> TRECHO DO TEXTO:
┏━━

Como consultora de implementação de projetos digitais precisei estudar bastante para orientar e oferecer um bom leque de soluções aos nossos clientes. Há diversas formas de abordar o tema e procurarei ser bastante específica nesse artigo em relação a alguns dos cuidados necessários para o e-commerce e como lidar com as alterações nos processos das empresas.

A Lei Geral de Proteção de Dados (LGPD) é uma lei absolutamente necessária. No Brasil não estávamos acostumados a pensar nos dados pessoais como informações que devem ser tratadas com o sigilo necessário. Esse tipo de conceito já está amplamente difundido na Europa e nos Estados Unidos. Em resumo, a LGPD regulamenta o uso e a transferência de dados, assim como define regras para a segurança, transparência, confidencialidade, privacidade e proteção dos dados e informações pessoais durante a coleta, o armazenamento e o tratamento dos dados por empresas e órgãos públicos. Dessa forma, passa a ser responsabilidade das organizações e dos seus parceiros a aplicação das medidas relacionadas à proteção dos dados pessoais que fluem dentro das organizações.

Em um estudo divulgado em 2018 pelo Instituto Ponemon sobre o custo da violação de dados, verifica-se que o Brasil é o país com as maiores chances do mundo (43%) de sofrer uma violação dos dados, enquanto no resto do mundo essas chances estão em torno de 27%. Se aplicarmos ao problema o fato de que levamos, em média, 240 dias para identificar uma violação e que, para cada violação, são necessários em média 100 dias para contenção do dano, conseguimos estimar o tamanho do problema.

Nem todas as empresas conseguem mapear com detalhes os dados que possuem de seus clientes, tampouco conseguem disponibilizar instrumentos adequados para eles escolherem como querem que seus dados sejam utilizados pela empresa. A maioria das companhias também não consegue especificar como e porque coletam cada dado, como o armazenam, por quanto tempo o guardam, com quem o compartilham, tampouco conseguem garantir que os firewalls e os processos relacionados à segurança das informações dos clientes que transacionam dentro da empresa estão adequados. Dessa forma, a adequação à LGPD não é apenas mais um item a ser implementado pela empresa, trata-se de uma verdadeira alteração na cultura organizacional em relação a como tratar os dados que circulam em todos os processos da companhia.

┗━━

> TAREFAS PROPOSTAS:
(a) De acordo com o texto sobre a LGPD, qual é a chance de o Brasil sofrer uma violação de dados, segundo o estudo do Instituto Ponemon divulgado em 2018?
(b) Retome o texto sobre a LGPD e o e-commerce e continue-o a partir da sua última frase.

> EXTRATO DE DADOS:
┏━━

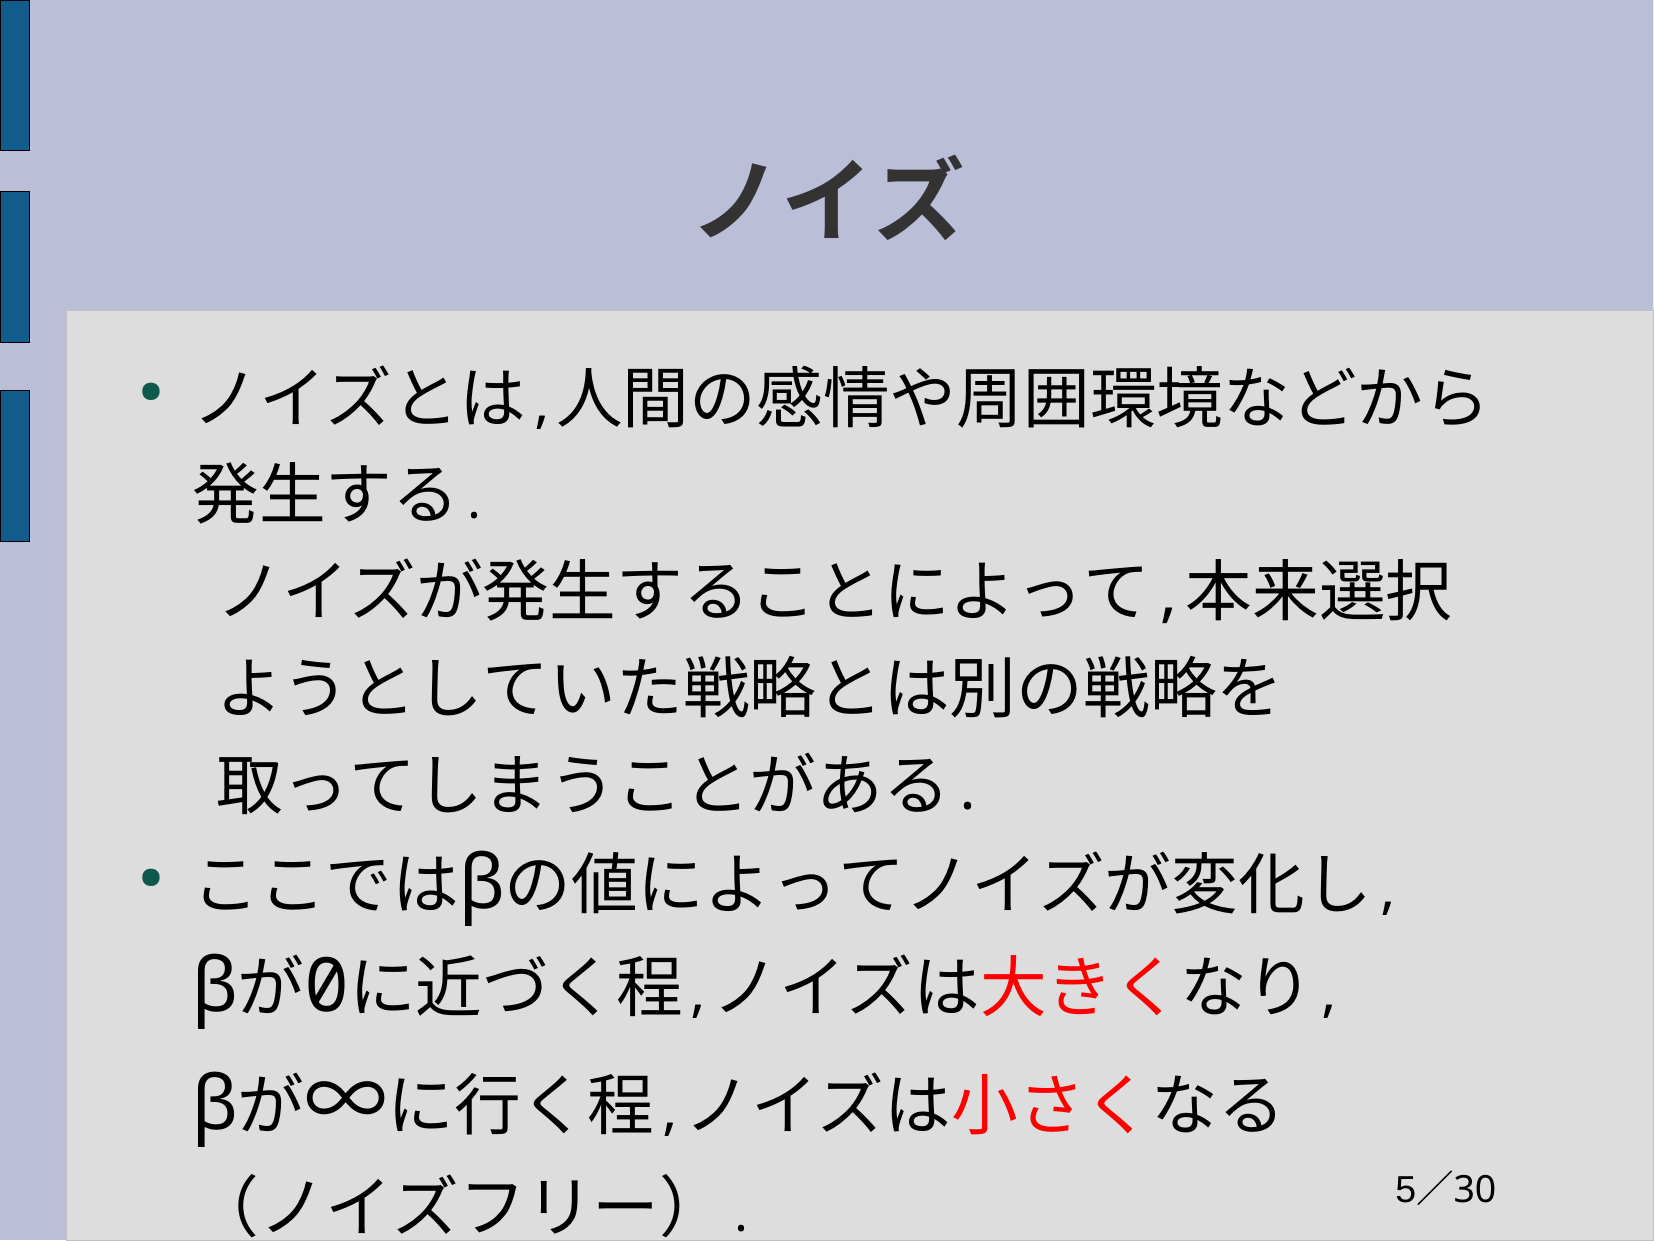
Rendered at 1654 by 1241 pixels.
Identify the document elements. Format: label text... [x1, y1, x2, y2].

title ノイズ [121, 91, 1534, 299]
list ノイズとは,人間の感情や周囲環境などから発生する. ノイズが発生することによって,本来選択 ようとしていた戦略とは別の戦略を 取ってしまうことがある. ここではβの値によってノイズが変化し, βが0に近づく程,ノイズは大きくなり, βが∞に行く程,ノイズは小さくなる （ノイズフリー）. [121, 344, 1534, 1194]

┗━━

> RESPOSTAS:
(a) 43%.

(b)
COMO A LGPD SE RELACIONA COM O E-COMMERCE?

A LGPD está relacionada à proteção dos dados e à necessidade de solicitar o consentimento do usuário para obter e trabalhar com os seus dados pessoais. Dessa forma, os e-commerces devem se adaptar à nova legislação e tomar as seguintes medidas:

  1. Solicitar o consentimento explícito do consumidor, informando-lhe com clareza de que modo seus dados serão utilizados. Para isso, o ideal é que a empresa inclua a autorização do uso dos dados na jornada do consumidor, por meio de pop-up ou aceite nos termos de privacidade e condições de uso.
  2. Responder com agilidade aos consumidores que solicitarem a “retirada da autorização do uso” ou os que quiserem “maiores detalhamentos” sobre seus dados, sendo necessário preparar adequadamente a equipe de atendimento e os procedimentos internos para aplicar as alterações necessárias e fazer valer a vontade dos clientes.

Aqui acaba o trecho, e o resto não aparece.